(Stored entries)

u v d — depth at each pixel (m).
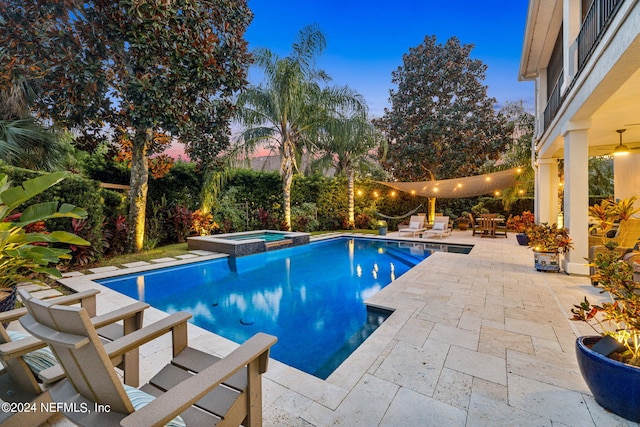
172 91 7.01
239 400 1.54
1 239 3.02
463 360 2.72
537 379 2.42
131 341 1.69
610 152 9.42
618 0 3.36
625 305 2.06
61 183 6.09
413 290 4.90
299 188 14.52
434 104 17.17
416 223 13.48
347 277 6.76
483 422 1.95
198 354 1.94
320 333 3.87
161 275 6.71
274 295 5.50
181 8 6.77
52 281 5.61
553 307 4.07
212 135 9.17
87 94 6.46
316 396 2.22
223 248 8.49
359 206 15.68
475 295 4.62
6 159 6.18
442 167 16.64
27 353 1.61
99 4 6.31
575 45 5.39
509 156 14.91
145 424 1.06
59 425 1.84
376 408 2.09
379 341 3.10
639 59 3.41
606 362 1.96
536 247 6.30
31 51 5.83
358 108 12.70
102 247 7.29
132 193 8.45
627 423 1.91
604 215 4.07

◆ **TASK GOAL**
Only the lines from the one containing "475 295 4.62" through the last line above belong in your answer. Retype them exactly.

◆ **REPLY TO THE TASK**
475 295 4.62
6 159 6.18
442 167 16.64
27 353 1.61
99 4 6.31
575 45 5.39
509 156 14.91
145 424 1.06
59 425 1.84
376 408 2.09
379 341 3.10
639 59 3.41
606 362 1.96
536 247 6.30
31 51 5.83
358 108 12.70
102 247 7.29
132 193 8.45
627 423 1.91
604 215 4.07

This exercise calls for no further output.